There are those methods using. e.g., thalium or dyes for the purpose of improving so as not to cause the pressure desensitization as described in U.S. Pat. Nos. 2,628,167, 2,759,822, 3,455,235, 2,296,204, French patent No. 2,296,204, and Japanese Patent Publication Open to Public Inspection (hereinafter referred to as Japanese Patent O.P.I. Publication) Nos. 107129/1976 and 16025/1975, and the like, but some of them are not adequate in the degree of the improvement, some produce a conspicuous dye stain, and some others can not necessarily be considered to derive adequately the nature of a high-speed silver halide photographic light-sensitive material utilizing chiefly the ordinary surface high sensitivity of a large average grain size.

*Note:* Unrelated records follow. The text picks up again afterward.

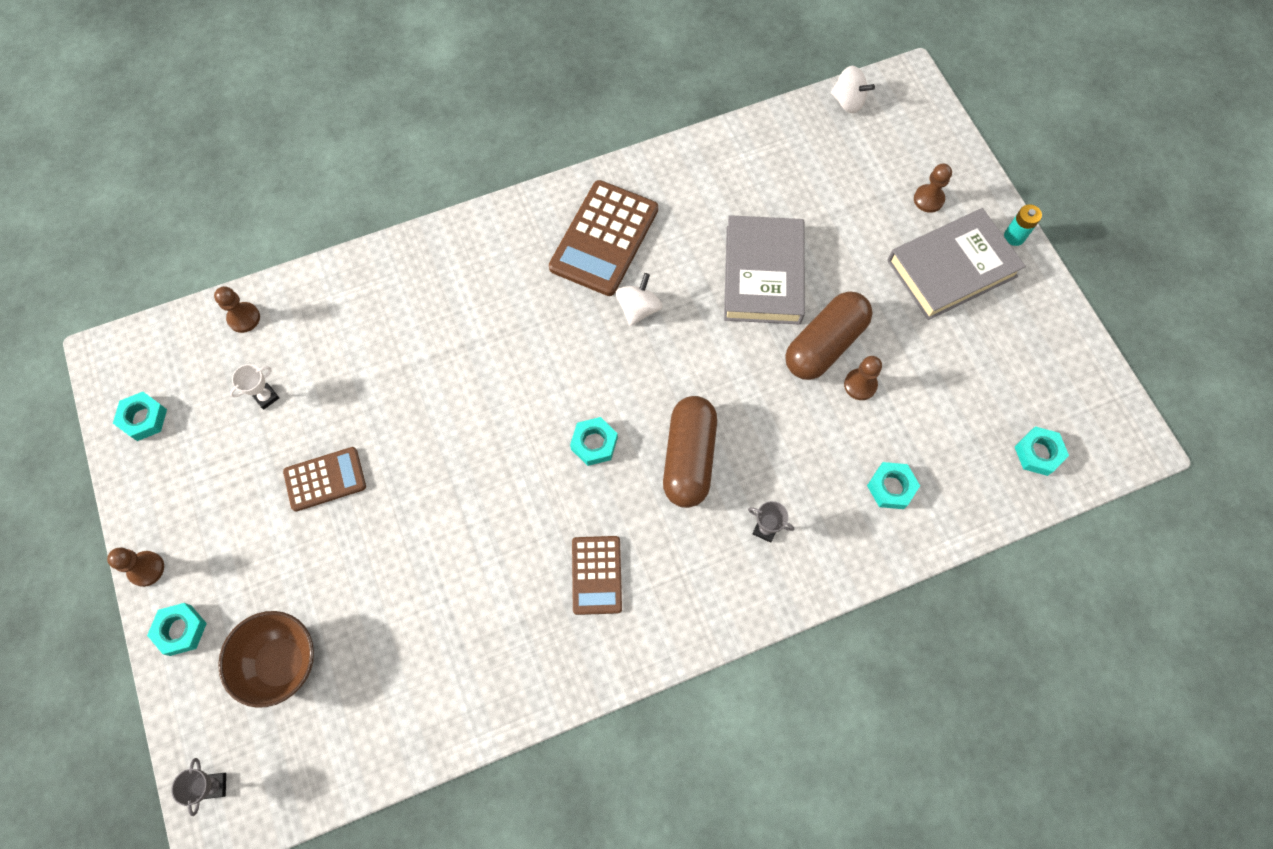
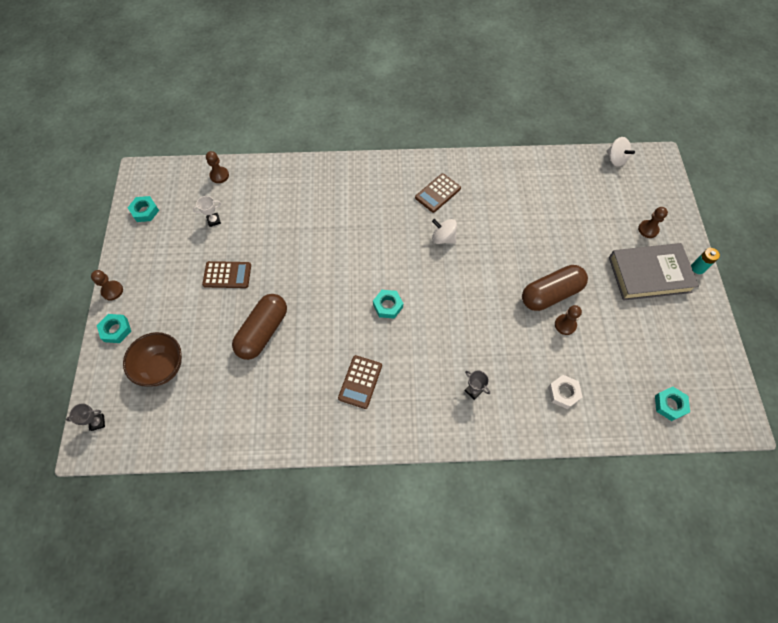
camera: 20 degrees right, 5 degrees down
(214, 785) = (97, 422): grey trophy -> grey trophy turned 60 degrees clockwise
(604, 238) = (437, 193): brown calculator -> brown calculator, size x0.59
(638, 309) = (443, 238): white spinning top -> white spinning top turned 105 degrees counterclockwise
(689, 458) = (441, 333): brown capsule -> brown capsule (263, 332)
(763, 274) = (527, 242): grey book -> none
(891, 487) = (563, 393): turquoise nut -> white nut

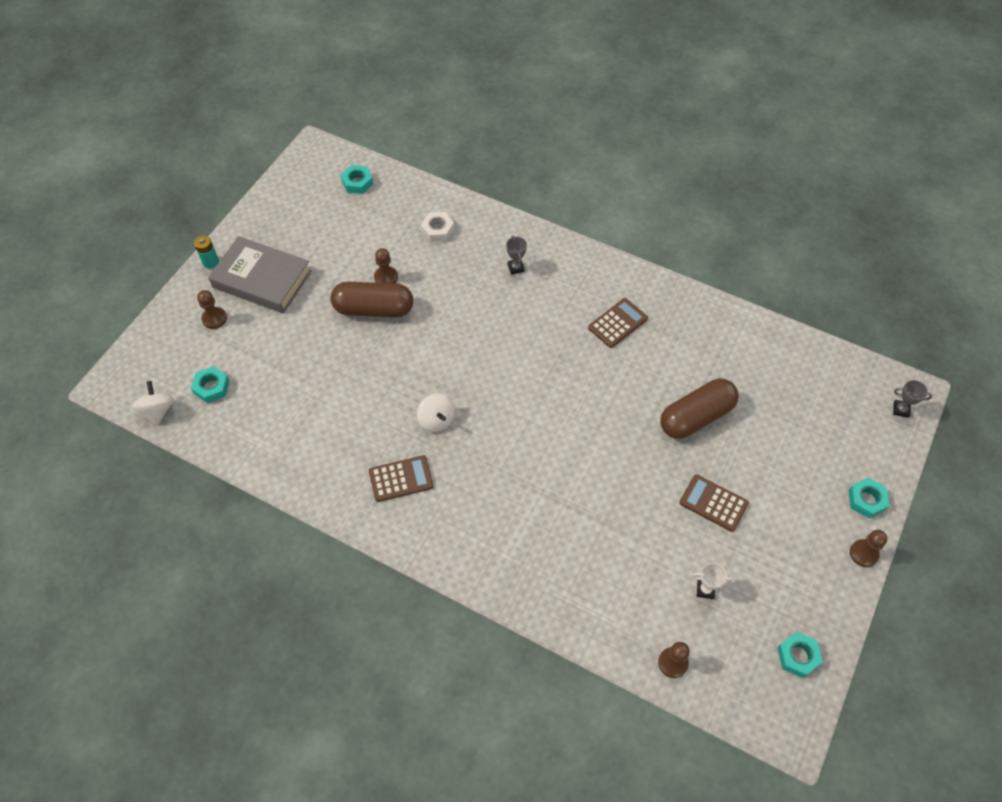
camera: 150 degrees left, 5 degrees down
(162, 367) = (820, 432): brown bowl -> none
(388, 306) = (547, 378): turquoise nut -> turquoise nut (211, 387)

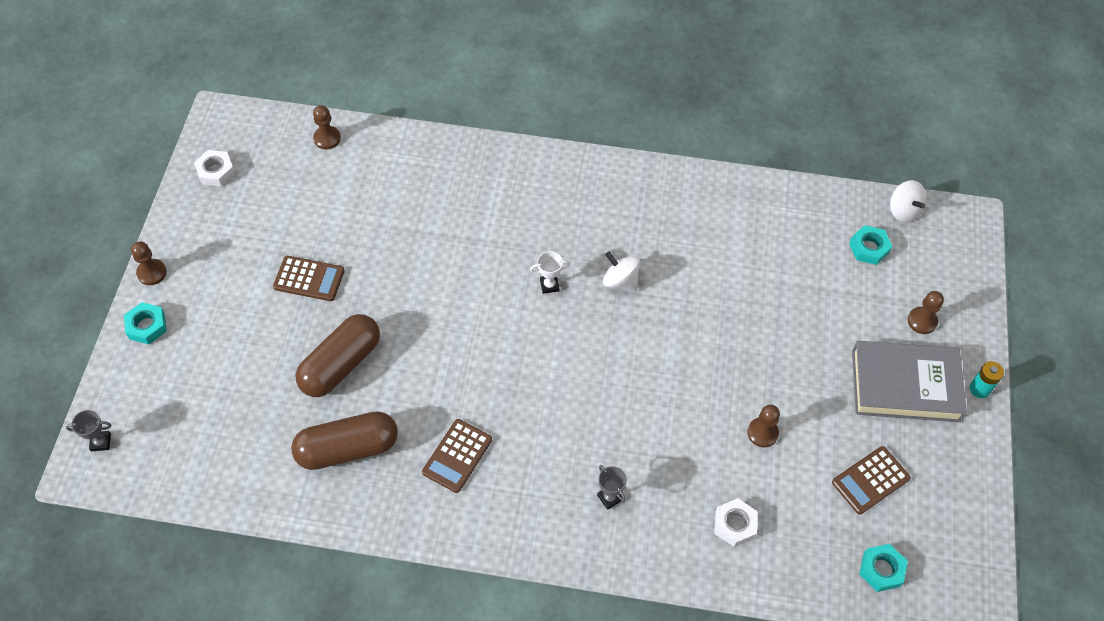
camera: 160 degrees right, 0 degrees up
(374, 309) = (753, 387): brown capsule -> brown capsule (347, 449)
(401, 479) = (628, 216): brown calculator -> brown calculator (870, 480)
(705, 590) = (306, 200): white trophy -> white trophy (549, 285)
(798, 656) = (215, 171): turquoise nut -> white nut

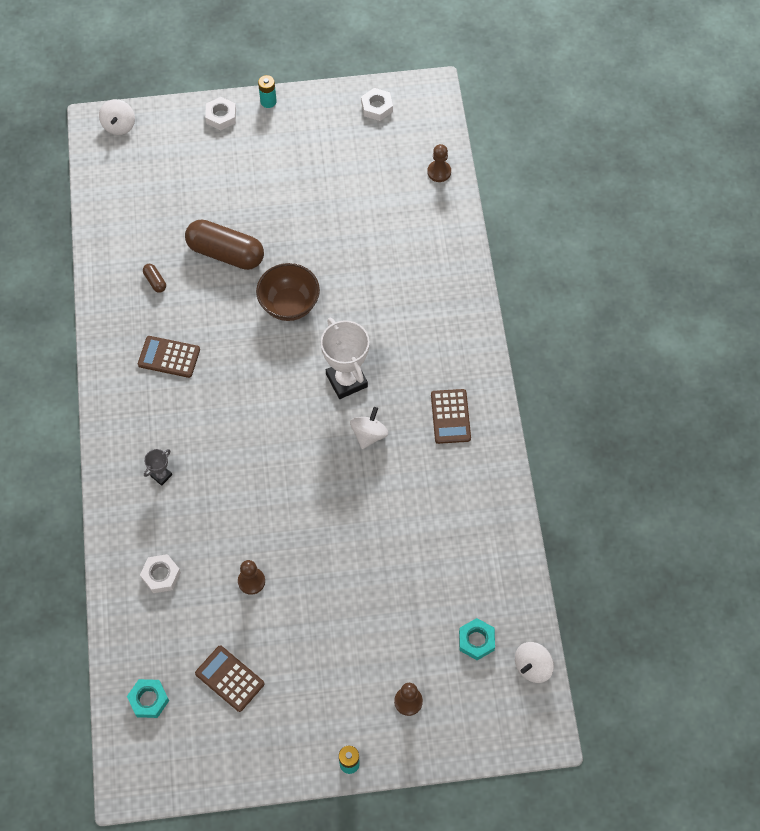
camera: 75 degrees right, 5 degrees up
(101, 442) = (119, 125): grey trophy -> white spinning top
(147, 326) = (221, 116): turquoise nut -> white nut
(152, 273) = (268, 101): brown pawn -> turquoise battery
(309, 279) = (296, 206): brown calculator -> brown calculator (450, 416)
(347, 449) = (155, 281): brown capsule -> brown capsule, size x0.41
(435, 316) = (289, 305): none -> brown bowl
(549, 285) = (346, 380): white trophy -> white trophy, size x2.11
(905, 385) = (334, 695): grey book -> none

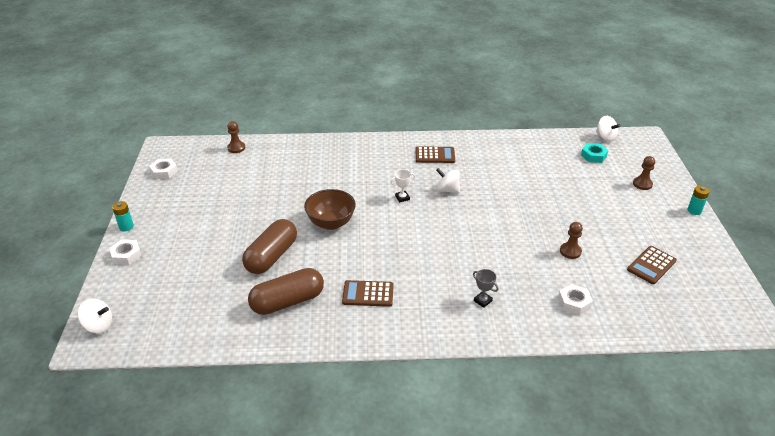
camera: 85 degrees left, 25 degrees down
(148, 700) = (683, 311): turquoise nut -> none
(155, 281) = (287, 302): brown capsule -> brown capsule, size x2.44
(169, 357) = (368, 294): brown calculator -> brown calculator turned 75 degrees clockwise
(346, 380) = (402, 198): white trophy -> white trophy, size x0.48

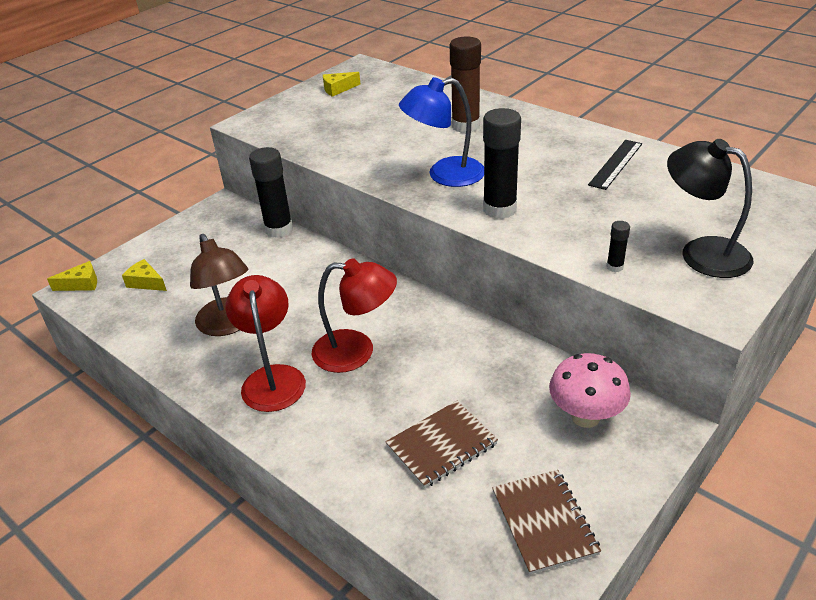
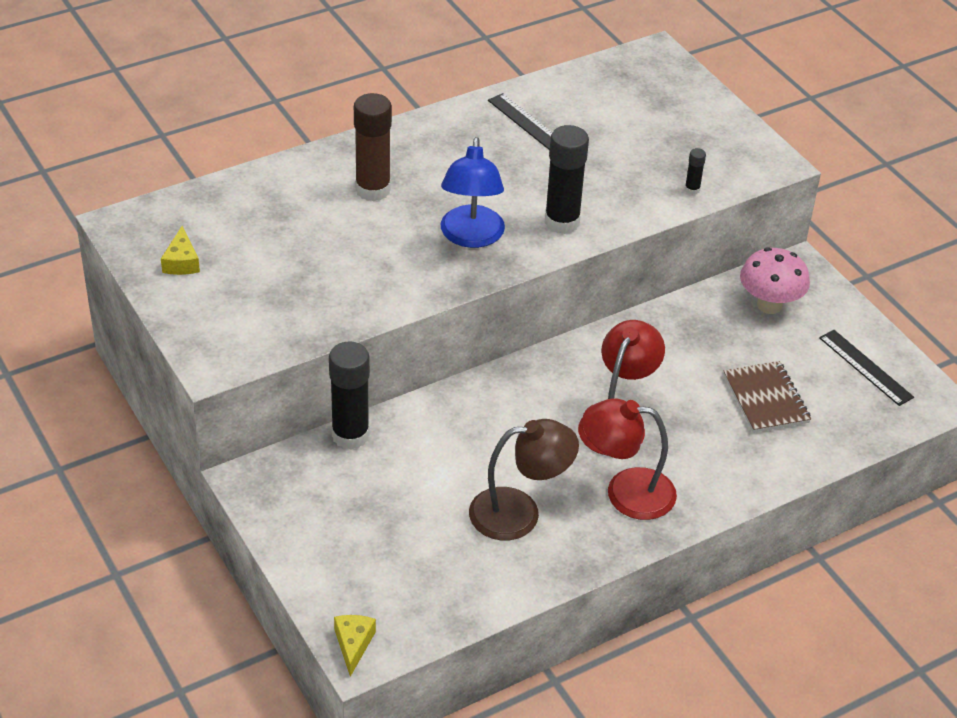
camera: 75 degrees left, 5 degrees up
(146, 282) = (390, 578): yellow cheese -> none
(544, 522) = (865, 367): brown notebook -> black ruler
(702, 252) = (698, 137): black lamp -> none

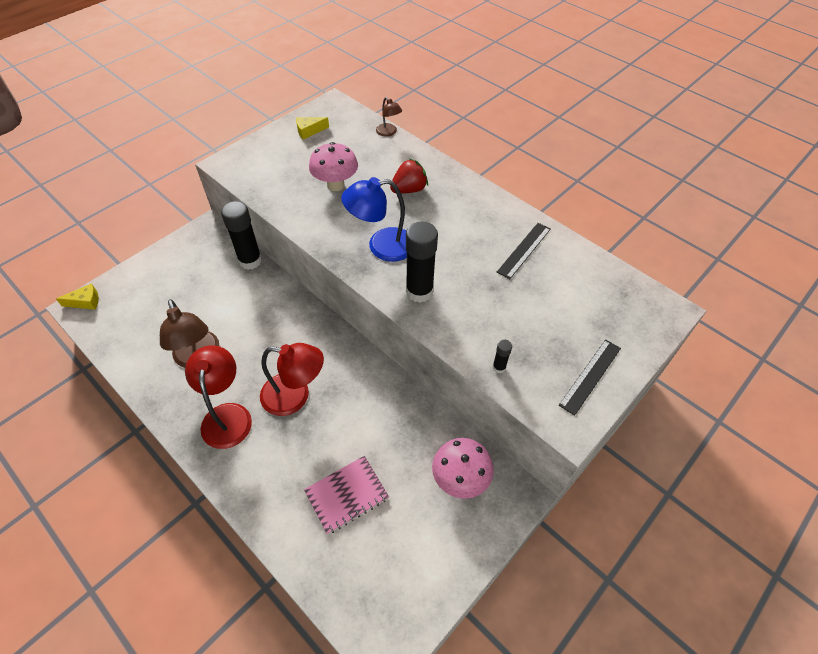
camera: 75 degrees right, 10 degrees up
(234, 181) = (389, 132): none -> brown lamp
(328, 256) = (335, 185): none -> pink mushroom
(373, 190) = (409, 190): brown glue stick -> red strawberry
(766, 399) = (347, 495): brown notebook -> pink notebook
(865, 367) = (410, 574): black ruler -> black ruler (590, 376)

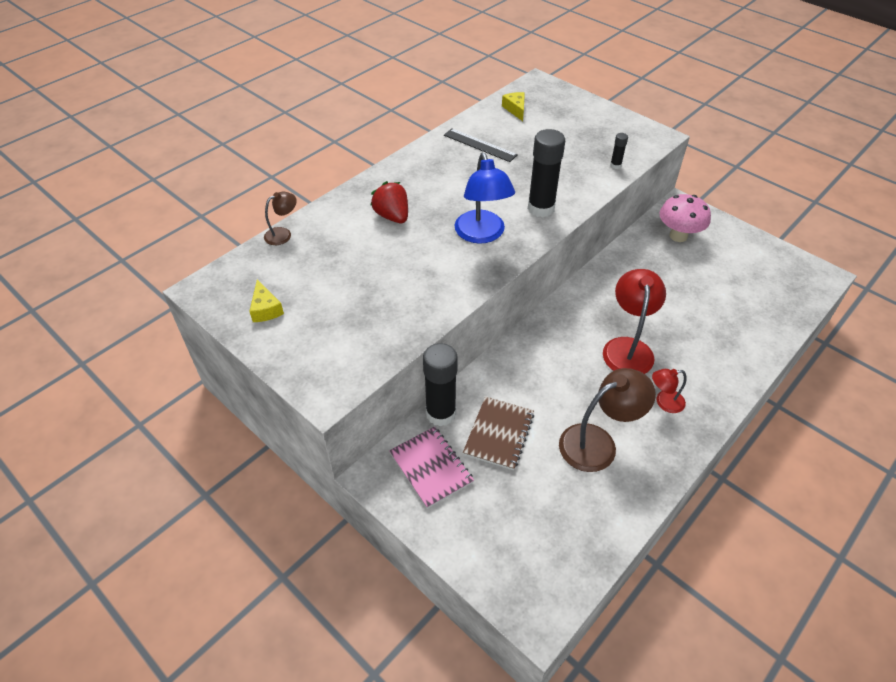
camera: 90 degrees left, 5 degrees down
(85, 302) = (528, 609): yellow cheese -> yellow cheese (515, 109)
(223, 294) = (499, 434): none -> brown notebook
(227, 415) = (664, 402): red lamp -> red lamp, size x0.53
(335, 185) = (381, 275): pink mushroom -> none
(347, 495) = (716, 303): pink notebook -> pink notebook (431, 468)
(590, 376) = (611, 123): black ruler -> none

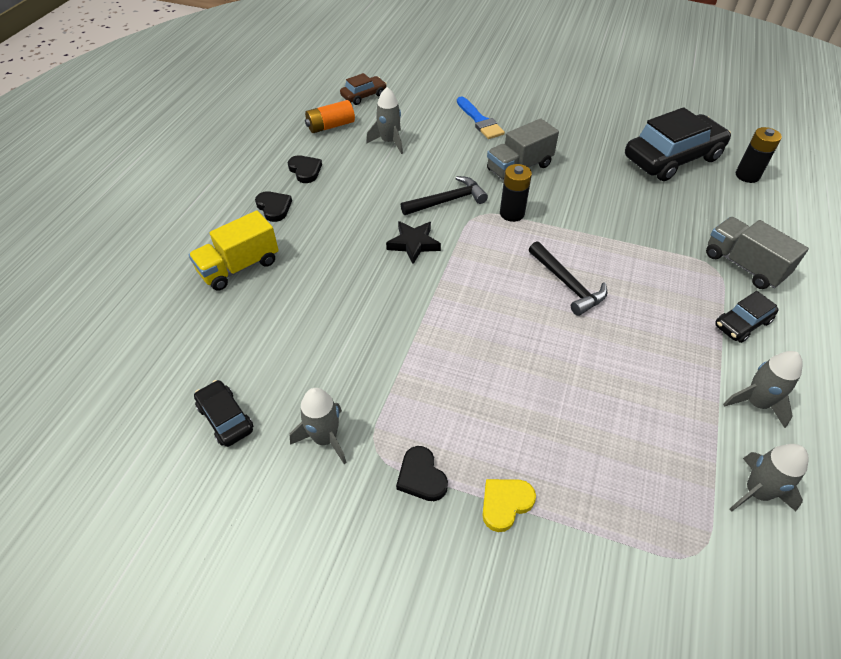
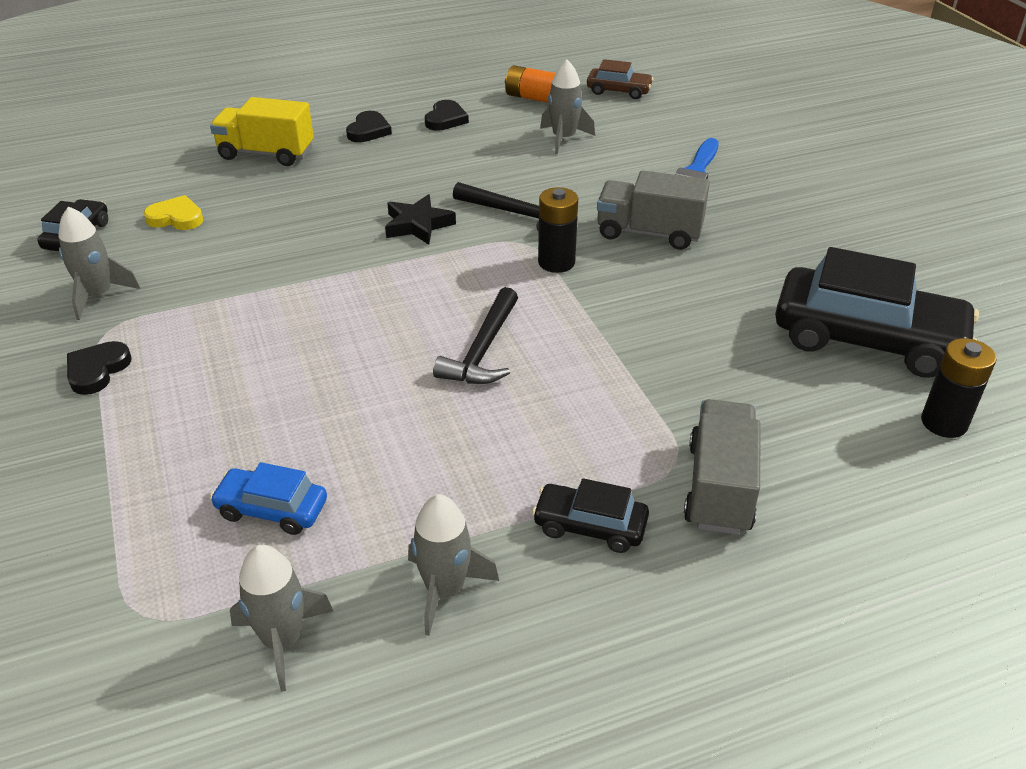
camera: 50 degrees right, 10 degrees down
(505, 504) = (104, 438): yellow heart -> yellow heart (176, 218)
(642, 446) = (272, 509): none -> blue car

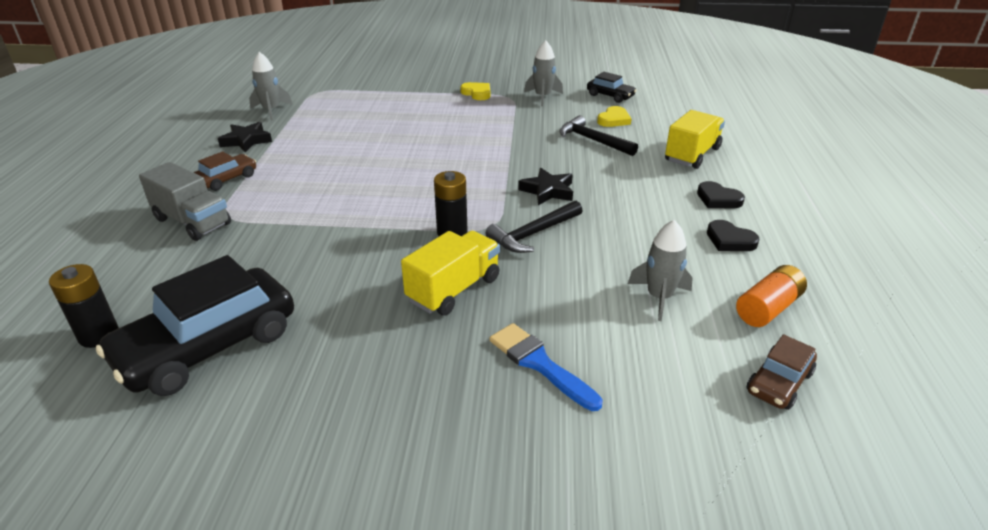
camera: 115 degrees right, 5 degrees down
(97, 370) = (477, 93): black heart -> yellow heart
(272, 509) = (339, 116): blue car -> none
(445, 590) = (246, 141): grey rocket -> black star
(483, 350) = (387, 183): black hammer -> black hammer (593, 140)
(590, 526) = (227, 179): black car -> brown car
(649, 233) = (454, 289): grey truck -> yellow truck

On the other hand, many attempts have hitherto been made to improve silver halide photographic light-sensitive materials so as not to cause the pressure desensitization by changing the physical property of the binder thereof. Such attempts are found in, e.g., U.S. Pat. Nos. 3,536,491, 3,775,128, 3,003,878, 2,759,821 and 3,772,032, Japanese Patent O.P.I. Publication Nos. 3325/1978, 56227/1975, 147324/1975 and the like. However, these techniques, although improving light-sensitive materials in respect of the pressure desensitization, deteriorates conspicuously the physical properties of the binder such as dryability, scratch resistance, etc., and thus cannot improve light-sensitive materials fundamentally.